Little Fires Everywhere - Celeste Ng

Set in the utopian town of Shaker Heights where everything is governed by rules, there’s written rules regarding such things as dustbins and curfews and then there’s the un-written rules driven by social standing and ones place in the community. The residents assure one another that race isn’t an issue, the town planning has even gone so far as to ensure that some neighbourhoods are mixed tenancy but utopia can quickly turn dystopian on the spin of a coin.

Elena Richardson knows all about the rules, she is the living, breathing epitome of Shaker Heights. She left the town to go to a nearby university, returning with a handsome beau, made a suitable marriage, had the accepted amount of children and has a little job that gives her the correct kudos but doesn’t impinge on family life. Her children are Trip, a good looking jock, the assured and self confident Lexie who’s eyes are firmly fixed on Yale, Moody, an academic with an artistic side, and Izzie who has been a worry to Mrs Richardson since the day she was born.

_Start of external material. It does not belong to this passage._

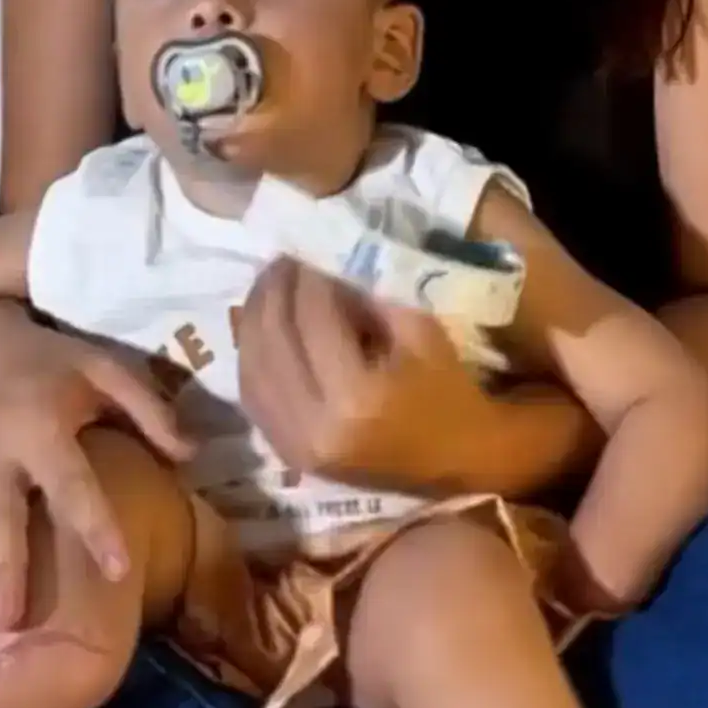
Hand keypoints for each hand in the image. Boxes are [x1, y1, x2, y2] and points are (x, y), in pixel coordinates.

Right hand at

Into the manicured lawns and gently curving roads to ensure drivers can’t speed wafts single parent and artist Mia Warren and her daughter Pearl in their broken down VW. They rent an apartment from Mrs Richardson. Mia assures Peal that this is the last time they will move, they are staying in Shaker Heights for good.

When Moody discovers Pearl her independent lifestyle captivates him, it is so different to his contained orderly life. They have so much in common, art, poetry and he strives to keep their friendship separate from his family, almost as if he knows that once she steps over the Richardson’s threshold Pandora’s box has been opened.

This novel examines motherhood, who deserves to be a mother and who doesn’t, it pits birth mothers against adoptive mothers, the rights and wrongs of surrogacy and abortion are turned over and held up for public opinion. The Richardson teenagers, especially Izzie gravitate to Mia as she fulfils needs in them that their mother can’t. To Izzie she provides a calm, listening ear and suggests solutions that unfortunately Izzie can mistakenly take at face value. In turn Pearl invagles herself into Richardson family life, marvelling at their décor, home furnishing and solidness, loving the family and falling in love but always respecting Mrs Richardson.

The best friend of Mrs Richardson, Linda McCullough adopts an abandoned Chinese baby, when the baby’s birth mother makes herself known and starts legal proceedings to get her baby back Elena and Mia find themselves on opposite sides of the fight. Matriarchal war breaks out; Mia offers advice and support to all involved whereas Elena uses her journalistic title to poke into hidden corners and expose secrets, her bullying and judgemental manner bulldozing through until she finds herself in a place she’s never been before – in the wrong, not a perfect mother and questioning her life.

We all agreed that the novel is beautifully written, and begs to be read in one sitting, it is one that we would recommend to others. Her descriptions of the town are cool and factual, leaving the reader to judge for themselves if it is a place they could love or loath. The teenagers are finding themselves and by the end of the book they are all changed people, Lexie finds herself questioning her deeply rooted Shaker Heights opinions but it is Izzie who makes the greatest journey and the reader doesn’t discover the depth of Elena’s love for her youngest child until almost the end of the novel.

It was the ending that we all disagreed on, some thought the ending was too sudden and found it disappointing, another comment was that it was too open and left too many possibilities. One group member would like to read a sequel charting Izzie’s life.